In the first half of 2026, 37 equity transactions involving renewable energy companies were completed in China, with a combined asking price of 1.17 billion yuan (US$163 million). Major state-owned enterprises (SOEs), including State Grid, China Southern Power Grid, China Three Gorges Corporation, CGN, PowerChina, Energy China, China State Shipbuilding Corporation, and SDIC Power, participated in the divestments. Approximately 65 percent of the sellers were state-owned entities, while 60 percent of the transactions involved transfers of controlling stakes.
Several deals drew attention for their exceptionally low valuations. In some cases, SOEs transferred substantial stakes in renewable energy subsidiaries for nominal prices, including multiple transactions listed at just 1 yuan (US$ 0.15). Most of the assets involved small-scale distributed solar and decentralized wind projects, which often face high operating costs and limited economies of scale. The prevalence of full exits and controlling-stake transfers suggests a broader effort by SOEs to streamline portfolios and shed underperforming assets.

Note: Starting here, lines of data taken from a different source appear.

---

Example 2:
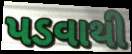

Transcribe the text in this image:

પડવાથી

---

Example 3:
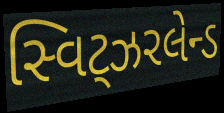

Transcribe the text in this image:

સ્વિટ્ઝરલેન્ડ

Analysts attribute the divestment wave to three factors. First, Beijing has continued to push central SOEs to dispose of non-core businesses and low-efficiency assets. Second, market conditions have become increasingly challenging. Rapid capacity expansion, solar-sector oversupply, falling equipment prices, and the phaseout of subsidies have compressed returns, with some projects reportedly falling below SOEs’ investment thresholds.
However, the article claimed the asset sales reflect a strategic reallocation of capital rather than a retreat from renewable energy. Chinese SOEs are increasingly directing investment toward large-scale clean energy bases, grid infrastructure, and emerging sectors such as green power and hydrogen energy.